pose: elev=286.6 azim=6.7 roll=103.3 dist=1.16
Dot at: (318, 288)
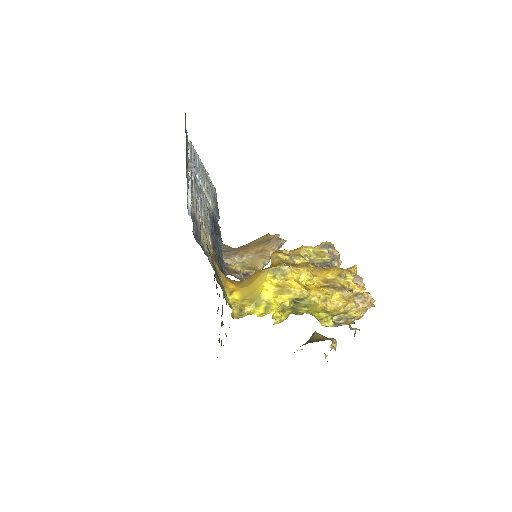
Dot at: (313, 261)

● ● ●

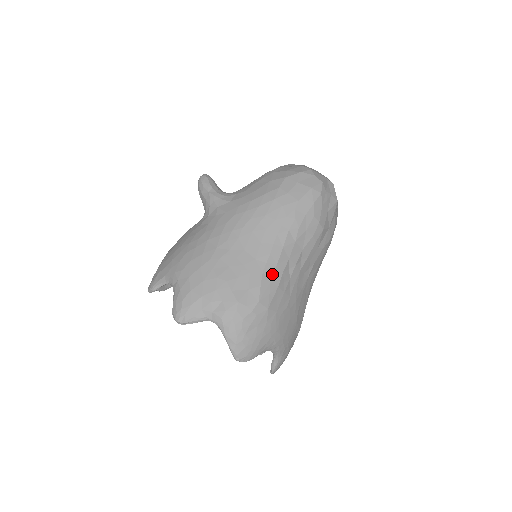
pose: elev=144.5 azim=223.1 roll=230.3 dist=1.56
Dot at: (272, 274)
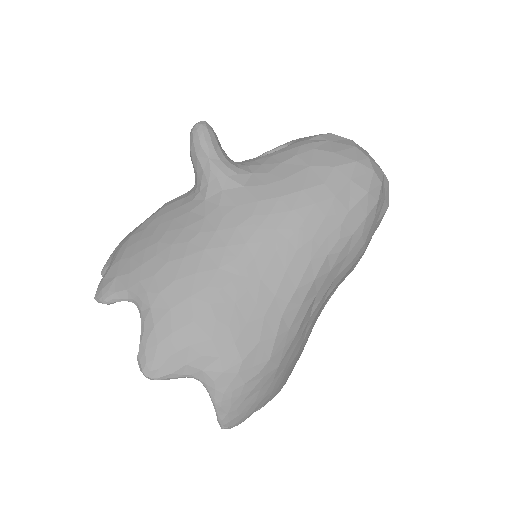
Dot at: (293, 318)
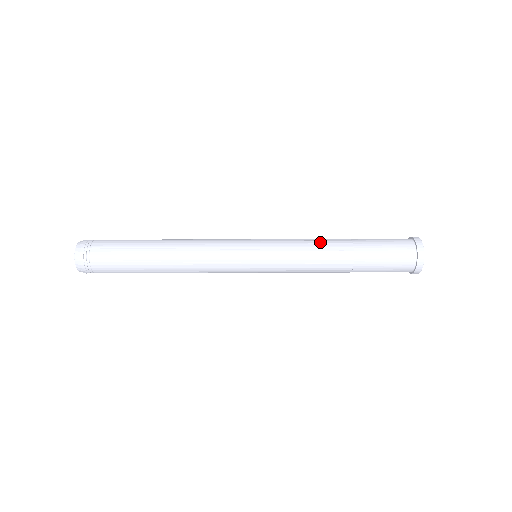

● ● ●

Aim of the task →
Turn everything in the material above, from the line with "pose: elev=286.6 azim=6.7" down to the line with "Dot at: (313, 261)", into a numbered list with no blank lines. Leave the pictures out.

Response →
1. pose: elev=286.6 azim=6.7 roll=103.3 dist=1.16
2. Dot at: (318, 288)
3. Dot at: (313, 261)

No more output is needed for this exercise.